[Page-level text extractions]

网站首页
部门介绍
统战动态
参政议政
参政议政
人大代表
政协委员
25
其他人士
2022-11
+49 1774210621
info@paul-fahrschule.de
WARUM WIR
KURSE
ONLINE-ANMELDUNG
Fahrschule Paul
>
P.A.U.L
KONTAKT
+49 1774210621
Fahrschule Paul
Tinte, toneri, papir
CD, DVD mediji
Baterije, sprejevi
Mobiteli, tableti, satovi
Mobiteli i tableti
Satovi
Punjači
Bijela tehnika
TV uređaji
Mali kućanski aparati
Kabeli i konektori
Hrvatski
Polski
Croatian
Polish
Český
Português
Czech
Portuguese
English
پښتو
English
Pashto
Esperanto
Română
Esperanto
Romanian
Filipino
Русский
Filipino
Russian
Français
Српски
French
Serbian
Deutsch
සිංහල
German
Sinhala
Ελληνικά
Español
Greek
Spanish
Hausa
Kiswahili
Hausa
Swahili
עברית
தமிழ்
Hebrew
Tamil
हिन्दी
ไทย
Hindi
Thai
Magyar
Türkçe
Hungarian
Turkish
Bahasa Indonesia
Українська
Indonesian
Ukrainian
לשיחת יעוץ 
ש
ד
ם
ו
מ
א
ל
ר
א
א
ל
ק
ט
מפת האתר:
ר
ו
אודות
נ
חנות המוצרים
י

YOUR ASSIGNMENT.
Reproduce every line of the data above verbatim, keeping the original order and making no alterations.

YOUR SOLUTION.
网站首页
部门介绍
统战动态
参政议政
参政议政
人大代表
政协委员
25
其他人士
2022-11
+49 1774210621
info@paul-fahrschule.de
WARUM WIR
KURSE
ONLINE-ANMELDUNG
Fahrschule Paul
>
P.A.U.L
KONTAKT
+49 1774210621
Fahrschule Paul
Tinte, toneri, papir
CD, DVD mediji
Baterije, sprejevi
Mobiteli, tableti, satovi
Mobiteli i tableti
Satovi
Punjači
Bijela tehnika
TV uređaji
Mali kućanski aparati
Kabeli i konektori
Hrvatski
Polski
Croatian
Polish
Český
Português
Czech
Portuguese
English
پښتو
English
Pashto
Esperanto
Română
Esperanto
Romanian
Filipino
Русский
Filipino
Russian
Français
Српски
French
Serbian
Deutsch
සිංහල
German
Sinhala
Ελληνικά
Español
Greek
Spanish
Hausa
Kiswahili
Hausa
Swahili
עברית
தமிழ்
Hebrew
Tamil
हिन्दी
ไทย
Hindi
Thai
Magyar
Türkçe
Hungarian
Turkish
Bahasa Indonesia
Українська
Indonesian
Ukrainian
לשיחת יעוץ 
ש
ד
ם
ו
מ
א
ל
ר
א
א
ל
ק
ט
מפת האתר:
ר
ו
אודות
נ
חנות המוצרים
י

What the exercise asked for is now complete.